1. Field of the Invention
The present invention relates to a molded lens and a molding tool.
2. Description of Related Art
Optical disc apparatus for performing recording and playback of various information on optical recording media such as CD and DVD have been widely used. An optical disc apparatus includes an optical pickup device for reading information recorded on an optical recording medium. An optical pickup device includes a pickup lens for focusing light from a light source on an optical recording medium.
A pickup lens is generally composed of a convex lens. A pickup lens may be fabricated by molding glass material. A glass pickup lens may be fabricated by injection molding or transfer molding with use of a molding die. For example, the injection molding process supplies glass material into a cavity in a molding die and heats to soften the glass material. It then cools the glass material, thereby producing a pickup lens.
Pickup lenses are produced in large quantities in order to reduce a unit price. A plurality of pickup lenses are manufactured at a time with use of a molding die having a plurality of cavities. For example, a molding die having eight cavities may be used for manufacturing eight pickup lenses at a time. In such a case, it is desired to manufacture pickup lenses having the same quality in each cavity. However, in actuality, manufacturing quality can vary from cavity to cavity. Further, manufacturing quality can also vary from molding die to molding die. In light of this, a technique of providing a marking on a lens is disclosed in Japanese Unexamined Patent Application Publication No. 2002-122711, for example.
A method of manufacturing a glass lens on which a marking is made is described hereinafter with reference to FIGS. 13 and 14. FIG. 13 is a side view showing a manufacturing method of a glass lens 4 on which a marking is made. FIG. 14 is an enlarged side view of a marking portion 3 on the glass lens 4. In this example, the glass lens 4 which has the marking portion 3 that is integrally formed on the top surface of a flange portion 2 is described by way of illustration.
Firstly, glass material is supplied to a cavity in a molding die 10. Then, the glass material and the molding die 10 are heated to soften the glass material. The molding die 10 has a shape that corresponds to a shape of a molded item (the glass lens 4).
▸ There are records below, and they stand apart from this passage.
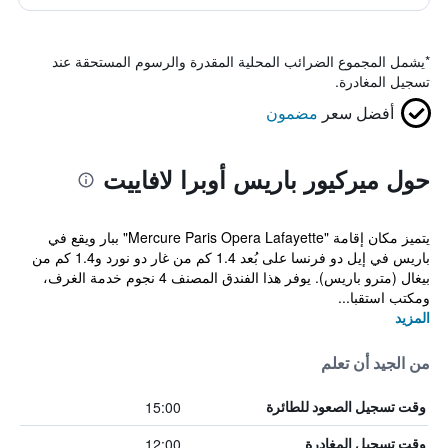
*
يشمل المجموع الضرائب المحلية المقدرة والرسوم المستحقة عند
تسجيل المغادرة.
أفضل سعر
مضمون
حول ميركيور باريس أوبرا لافاييت
يتميز مكان إقامة "Mercure Paris Opera Lafayette" ببار ويقع في
باريس في إيل دو فرنسا على بُعد 1.4 كم من غار دو نورد و1.4 كم من
بيغال (مترو باريس). يوفر هذا الفندق المصنف 4 نجوم خدمة الغرف،
ومكتب استقبا...
المزيد
من الجيد أن تعلم
15:00
وقت تسجيل الصعود للطائرة
12:00
وقت تسجيل المغادرة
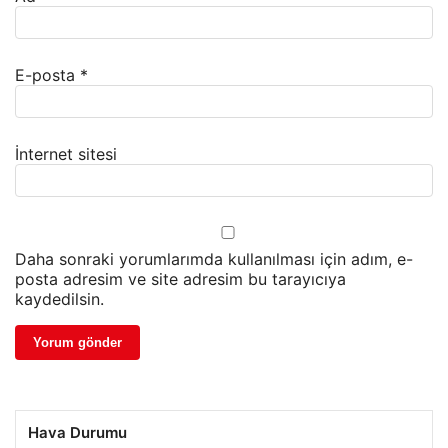
E-posta
*
İnternet sitesi
Daha sonraki yorumlarımda kullanılması için adım, e-
posta adresim ve site adresim bu tarayıcıya
kaydedilsin.
Hava Durumu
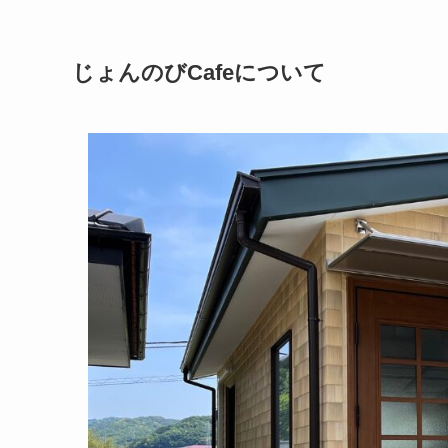
じょんのびCafeについて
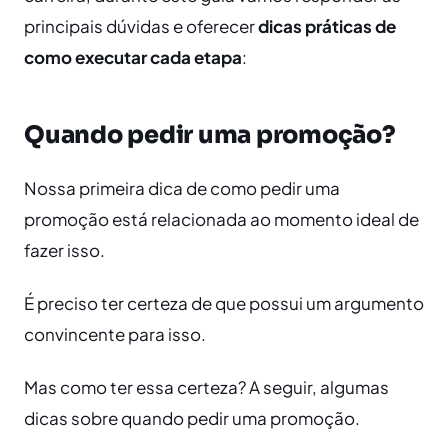
principais dúvidas e oferecer
dicas práticas de
como executar cada etapa
:
Quando pedir uma promoção?
Nossa primeira dica de como pedir uma
promoção está relacionada ao momento ideal de
fazer isso.
É preciso ter certeza de que possui um argumento
convincente para isso.
Mas como ter essa certeza? A seguir, algumas
dicas sobre quando pedir uma promoção.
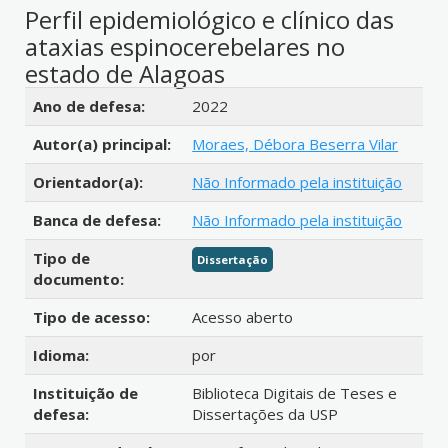
Perfil epidemiológico e clínico das
ataxias espinocerebelares no
estado de Alagoas
Detalhes bibliográficos
Ano de defesa:
2022
Autor(a) principal:
Moraes, Débora Beserra Vilar
Orientador(a):
Não Informado pela instituição
Banca de defesa:
Não Informado pela instituição
Tipo de
Dissertação
documento:
Tipo de acesso:
Acesso aberto
Idioma:
por
Instituição de
Biblioteca Digitais de Teses e
defesa:
Dissertações da USP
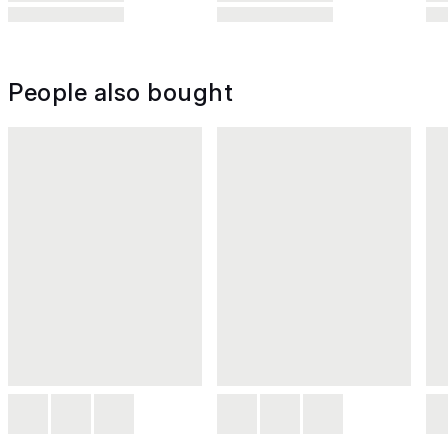
People also bought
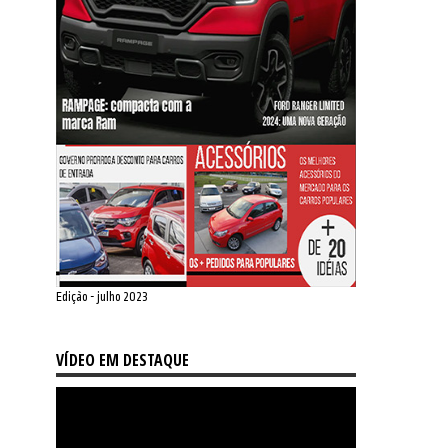
Edição - julho 2023
VÍDEO EM DESTAQUE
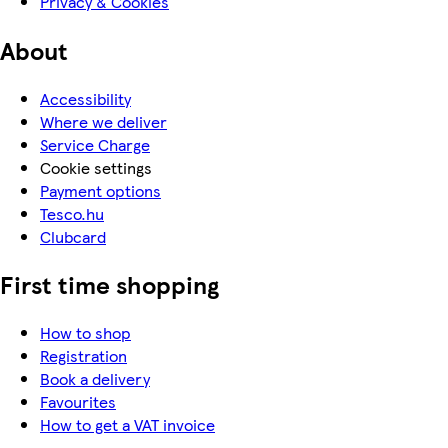
Privacy & Cookies
About
Accessibility
Where we deliver
Service Charge
Cookie settings
Payment options
Tesco.hu
Clubcard
First time shopping
How to shop
Registration
Book a delivery
Favourites
How to get a VAT invoice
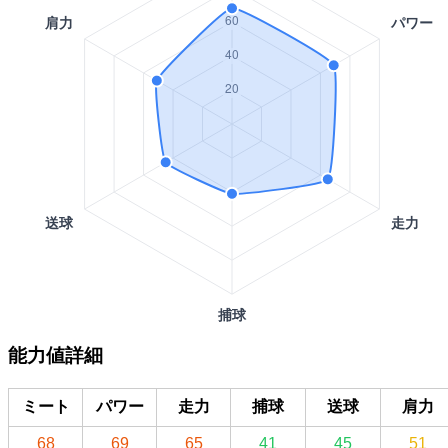
能力値詳細
ミート
パワー
走力
捕球
送球
肩力
68
69
65
41
45
51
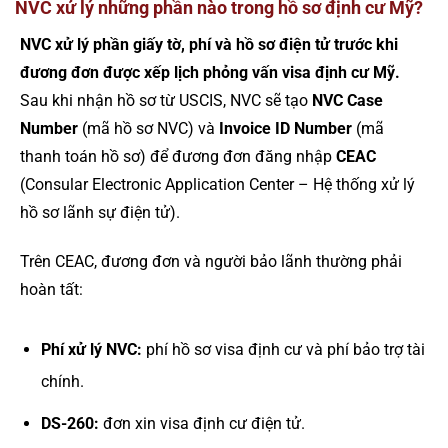
NVC xử lý những phần nào trong hồ sơ định cư Mỹ?
NVC xử lý phần giấy tờ, phí và hồ sơ điện tử trước khi
đương đơn được xếp lịch phỏng vấn visa định cư Mỹ.
Sau khi nhận hồ sơ từ USCIS, NVC sẽ tạo
NVC Case
Number
(mã hồ sơ NVC) và
Invoice ID Number
(mã
thanh toán hồ sơ) để đương đơn đăng nhập
CEAC
(Consular Electronic Application Center – Hệ thống xử lý
hồ sơ lãnh sự điện tử).
Trên CEAC, đương đơn và người bảo lãnh thường phải
hoàn tất:
Phí xử lý NVC:
phí hồ sơ visa định cư và phí bảo trợ tài
chính.
DS-260:
đơn xin visa định cư điện tử.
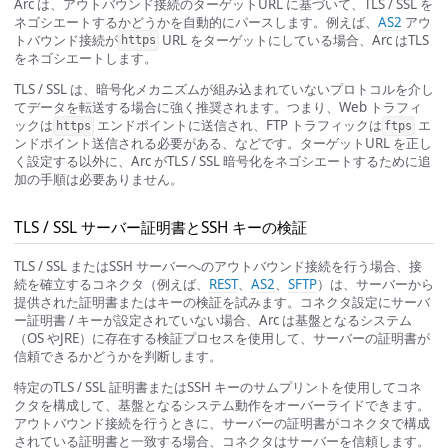
Arc は、アウトバウンド接続のターゲットURL に基づいて、TLS / SSL を
ネゴシエートするかどうかを自動的にパースします。例えば、
AS2
アウ
トバウンド接続が
URL をターゲットにしている場合、Arc はTLS
https
をネゴシエートします。
TLS / SSL は、暗号化メカニズムが組み込まれていないプロトコルを介し
てデータを転送する場合に強く推奨されます。つまり、Web トラフィ
ックは
エンドポイントに送信され、FTP トラフィックは
エ
https
ftps
ンドポイント送信される必要がある、などです。ターゲットURL を正し
く設定する以外に、Arc がTLS / SSL 暗号化をネゴシエートするために追
加の手順は必要ありません。
TLS / SSL サーバー証明書とSSH キーの検証
TLS / SSL またはSSH サーバーへのアウトバウンド接続を行う場合、接
続を確立するコネクタ（例えば、
REST
、
AS2
、
SFTP
）は、サーバーから
提供された証明書またはキーの検証を試みます。コネクタ設定にサーバ
ー証明書 / キーが設定されていない場合、Arc は基盤となるシステム
（OS やJRE）に存在する検証プロセスを使用して、サーバーの証明書が
信頼できるかどうかを判断します。
特定のTLS / SSL 証明書またはSSH キーのサムプリントを使用してコネ
クタを構成して、基盤となるシステム動作をオーバーライドできます。
アウトバウンド接続を行うときに、サーバーの証明書がコネクタで構成
されている証明書と一致する場合、コネクタはサーバーを信頼します。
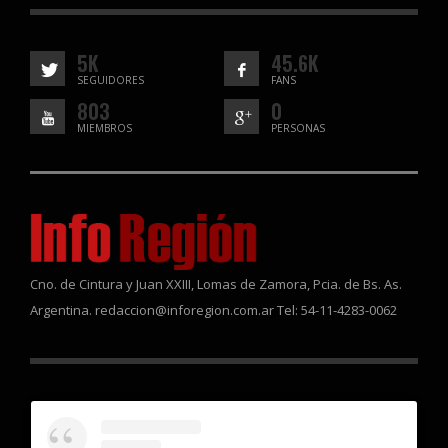
5K
45.6K
SEGUIDORES
FANS
803
0
MIEMBROS
PERSONAS
Cno. de Cintura y Juan XXIII, Lomas de Zamora, Pcia. de Bs. As.
Argentina. redaccion@inforegion.com.ar Tel: 54-11-4283-0062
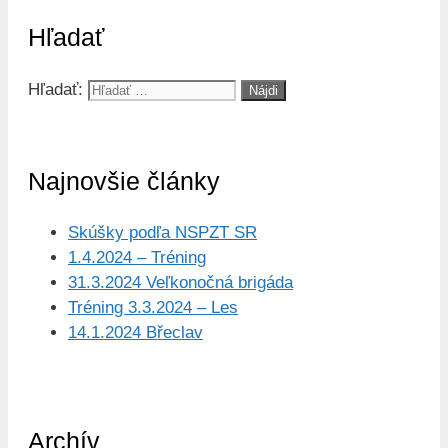
Hľadať
Hľadať:
Najnovšie články
Skúšky podľa NSPZT SR
1.4.2024 – Tréning
31.3.2024 Veľkonočná brigáda
Tréning 3.3.2024 – Les
14.1.2024 Břeclav
Archív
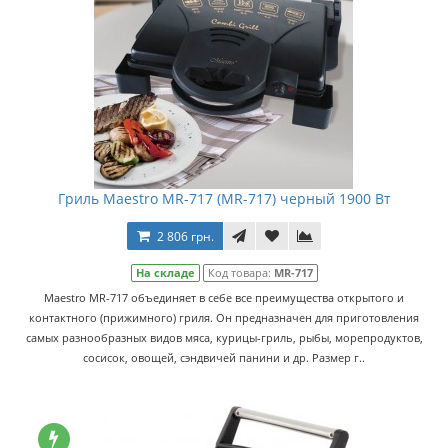
Гриль Maestro MR-717 (MR-717) черный 1900 Вт
2 806 грн.
На складе
Код товара:
MR-717
Maestro MR-717 объединяет в себе все преимущества открытого и
контактного (прижимного) гриля. Он предназначен для приготовления
самых разнообразных видов мяса, курицы-гриль, рыбы, морепродуктов,
сосисок, овощей, сэндвичей панини и др. Размер г..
In this example, a concave portion is formed in a part of an upper mold 10a of the molding die 10 which corresponds to the marking portion 3 as shown in FIG. 13. After that, pressure is applied to the glass material by the upper mold 10a and a lower mold 10b of the molding die 10, and the glass material is then cooled. The glass lens 4 which has the marking portion 3 in a shape that protrudes from the top surface of the flange portion 2 is thereby formed.
However, if the marking portion 3 is formed by the above method, the marking portion 3 and the concave portion of the upper mold 10a come into contact to cause chipping of the marking portion 3. This is because the degree of shrinkage during cooling of the glass material is larger than that of the molding die 10 and, consequently, the glass material shrinks toward the center more significantly than the molding die 10 does. In other words, due to a large difference in the coefficient of thermal expansion between the glass material and the molding die 10, the marking portion 3 can get chipped by contact with the upper mold 10a. If the marking portion 3 of the glass lens 4 and the concave portion of the upper mold 10a of the molding die 10 come into contact as shown in FIG. 14, the marking portion 3 can get chipped. The above drawback can occur in a molded lens which uses lens material having a larger coefficient of thermal expansion than a molding die. Specifically, the above drawback can occur not only in the glass lens 4 but also in a plastic molded lens.
Besides the above method, as other methods of forming a marking portion on the glass lens 4, there are techniques of performing processing afterward, such as writing a marking by a marker pen, changing a deposition mask shape, and performing additional processing. However, those methods require additional work because they cause a trace (marking) error, need cleaning, and so on. In the method using a marker pen, there is the possibility that a marking disappears.